_WHAT NEEDS TO BE DONE:_ Rewrite the lines from all the items as a Markdown table with a Row column for the number and a Line column for the text, leaving out blank lines.

_MATERIAL SUPPLIED:_

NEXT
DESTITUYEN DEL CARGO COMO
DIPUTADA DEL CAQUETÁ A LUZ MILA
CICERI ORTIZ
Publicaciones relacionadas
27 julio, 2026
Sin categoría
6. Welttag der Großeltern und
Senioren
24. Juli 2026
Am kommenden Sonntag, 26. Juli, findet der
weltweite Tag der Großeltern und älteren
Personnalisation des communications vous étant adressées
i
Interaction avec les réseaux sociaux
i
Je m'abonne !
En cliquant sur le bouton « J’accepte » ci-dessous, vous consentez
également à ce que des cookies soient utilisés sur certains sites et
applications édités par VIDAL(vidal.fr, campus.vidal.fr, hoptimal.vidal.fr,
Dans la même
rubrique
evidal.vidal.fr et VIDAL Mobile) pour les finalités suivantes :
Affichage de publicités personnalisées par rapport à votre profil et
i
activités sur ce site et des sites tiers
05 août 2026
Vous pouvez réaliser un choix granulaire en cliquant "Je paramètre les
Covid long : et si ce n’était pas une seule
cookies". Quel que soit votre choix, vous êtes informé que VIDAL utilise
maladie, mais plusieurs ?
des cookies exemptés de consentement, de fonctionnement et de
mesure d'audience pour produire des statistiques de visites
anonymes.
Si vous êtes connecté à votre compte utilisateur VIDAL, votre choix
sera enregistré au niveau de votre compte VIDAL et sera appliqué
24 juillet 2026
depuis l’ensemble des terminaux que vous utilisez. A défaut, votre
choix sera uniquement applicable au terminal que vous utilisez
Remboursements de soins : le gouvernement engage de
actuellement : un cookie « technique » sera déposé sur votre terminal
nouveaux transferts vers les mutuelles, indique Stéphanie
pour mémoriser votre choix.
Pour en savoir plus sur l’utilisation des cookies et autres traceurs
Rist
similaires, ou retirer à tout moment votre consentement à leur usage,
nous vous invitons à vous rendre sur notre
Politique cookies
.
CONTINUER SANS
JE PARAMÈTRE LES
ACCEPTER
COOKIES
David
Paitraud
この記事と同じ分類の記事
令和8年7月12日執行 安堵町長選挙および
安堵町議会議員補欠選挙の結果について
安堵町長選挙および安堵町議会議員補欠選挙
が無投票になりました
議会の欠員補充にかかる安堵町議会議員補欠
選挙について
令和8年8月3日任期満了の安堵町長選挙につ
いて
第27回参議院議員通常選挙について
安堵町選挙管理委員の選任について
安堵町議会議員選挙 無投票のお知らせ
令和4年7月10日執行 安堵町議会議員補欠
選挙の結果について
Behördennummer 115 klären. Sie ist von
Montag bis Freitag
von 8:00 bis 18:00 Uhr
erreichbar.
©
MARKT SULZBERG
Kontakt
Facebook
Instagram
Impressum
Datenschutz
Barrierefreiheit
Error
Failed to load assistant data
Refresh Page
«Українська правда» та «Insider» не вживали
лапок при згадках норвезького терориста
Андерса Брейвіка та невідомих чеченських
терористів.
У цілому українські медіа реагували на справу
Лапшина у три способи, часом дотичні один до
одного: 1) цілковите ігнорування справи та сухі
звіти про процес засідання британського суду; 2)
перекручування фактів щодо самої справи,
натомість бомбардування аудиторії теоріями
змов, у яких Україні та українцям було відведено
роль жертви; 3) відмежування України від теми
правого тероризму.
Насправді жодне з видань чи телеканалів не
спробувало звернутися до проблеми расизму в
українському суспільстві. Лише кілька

_SOLVED PROBLEM:_
| Row | Line |
|---|---|
| 1 | NEXT |
| 2 | DESTITUYEN DEL CARGO COMO |
| 3 | DIPUTADA DEL CAQUETÁ A LUZ MILA |
| 4 | CICERI ORTIZ |
| 5 | Publicaciones relacionadas |
| 6 | 27 julio, 2026 |
| 7 | Sin categoría |
| 8 | 6. Welttag der Großeltern und |
| 9 | Senioren |
| 10 | 24. Juli 2026 |
| 11 | Am kommenden Sonntag, 26. Juli, findet der |
| 12 | weltweite Tag der Großeltern und älteren |
| 13 | Personnalisation des communications vous étant adressées |
| 14 | i |
| 15 | Interaction avec les réseaux sociaux |
| 16 | i |
| 17 | Je m'abonne ! |
| 18 | En cliquant sur le bouton « J’accepte » ci-dessous, vous consentez |
| 19 | également à ce que des cookies soient utilisés sur certains sites et |
| 20 | applications édités par VIDAL(vidal.fr, campus.vidal.fr, hoptimal.vidal.fr, |
| 21 | Dans la même |
| 22 | rubrique |
| 23 | evidal.vidal.fr et VIDAL Mobile) pour les finalités suivantes : |
| 24 | Affichage de publicités personnalisées par rapport à votre profil et |
| 25 | i |
| 26 | activités sur ce site et des sites tiers |
| 27 | 05 août 2026 |
| 28 | Vous pouvez réaliser un choix granulaire en cliquant "Je paramètre les |
| 29 | Covid long : et si ce n’était pas une seule |
| 30 | cookies". Quel que soit votre choix, vous êtes informé que VIDAL utilise |
| 31 | maladie, mais plusieurs ? |
| 32 | des cookies exemptés de consentement, de fonctionnement et de |
| 33 | mesure d'audience pour produire des statistiques de visites |
| 34 | anonymes. |
| 35 | Si vous êtes connecté à votre compte utilisateur VIDAL, votre choix |
| 36 | sera enregistré au niveau de votre compte VIDAL et sera appliqué |
| 37 | 24 juillet 2026 |
| 38 | depuis l’ensemble des terminaux que vous utilisez. A défaut, votre |
| 39 | choix sera uniquement applicable au terminal que vous utilisez |
| 40 | Remboursements de soins : le gouvernement engage de |
| 41 | actuellement : un cookie « technique » sera déposé sur votre terminal |
| 42 | nouveaux transferts vers les mutuelles, indique Stéphanie |
| 43 | pour mémoriser votre choix. |
| 44 | Pour en savoir plus sur l’utilisation des cookies et autres traceurs |
| 45 | Rist |
| 46 | similaires, ou retirer à tout moment votre consentement à leur usage, |
| 47 | nous vous invitons à vous rendre sur notre |
| 48 | Politique cookies |
| 49 | . |
| 50 | CONTINUER SANS |
| 51 | JE PARAMÈTRE LES |
| 52 | ACCEPTER |
| 53 | COOKIES |
| 54 | David |
| 55 | Paitraud |
| 56 | この記事と同じ分類の記事 |
| 57 | 令和8年7月12日執行 安堵町長選挙および |
| 58 | 安堵町議会議員補欠選挙の結果について |
| 59 | 安堵町長選挙および安堵町議会議員補欠選挙 |
| 60 | が無投票になりました |
| 61 | 議会の欠員補充にかかる安堵町議会議員補欠 |
| 62 | 選挙について |
| 63 | 令和8年8月3日任期満了の安堵町長選挙につ |
| 64 | いて |
| 65 | 第27回参議院議員通常選挙について |
| 66 | 安堵町選挙管理委員の選任について |
| 67 | 安堵町議会議員選挙 無投票のお知らせ |
| 68 | 令和4年7月10日執行 安堵町議会議員補欠 |
| 69 | 選挙の結果について |
| 70 | Behördennummer 115 klären. Sie ist von |
| 71 | Montag bis Freitag |
| 72 | von 8:00 bis 18:00 Uhr |
| 73 | erreichbar. |
| 74 | © |
| 75 | MARKT SULZBERG |
| 76 | Kontakt |
| 77 | Facebook |
| 78 | Instagram |
| 79 | Impressum |
| 80 | Datenschutz |
| 81 | Barrierefreiheit |
| 82 | Error |
| 83 | Failed to load assistant data |
| 84 | Refresh Page |
| 85 | «Українська правда» та «Insider» не вживали |
| 86 | лапок при згадках норвезького терориста |
| 87 | Андерса Брейвіка та невідомих чеченських |
| 88 | терористів. |
| 89 | У цілому українські медіа реагували на справу |
| 90 | Лапшина у три способи, часом дотичні один до |
| 91 | одного: 1) цілковите ігнорування справи та сухі |
| 92 | звіти про процес засідання британського суду; 2) |
| 93 | перекручування фактів щодо самої справи, |
| 94 | натомість бомбардування аудиторії теоріями |
| 95 | змов, у яких Україні та українцям було відведено |
| 96 | роль жертви; 3) відмежування України від теми |
| 97 | правого тероризму. |
| 98 | Насправді жодне з видань чи телеканалів не |
| 99 | спробувало звернутися до проблеми расизму в |
| 100 | українському суспільстві. Лише кілька |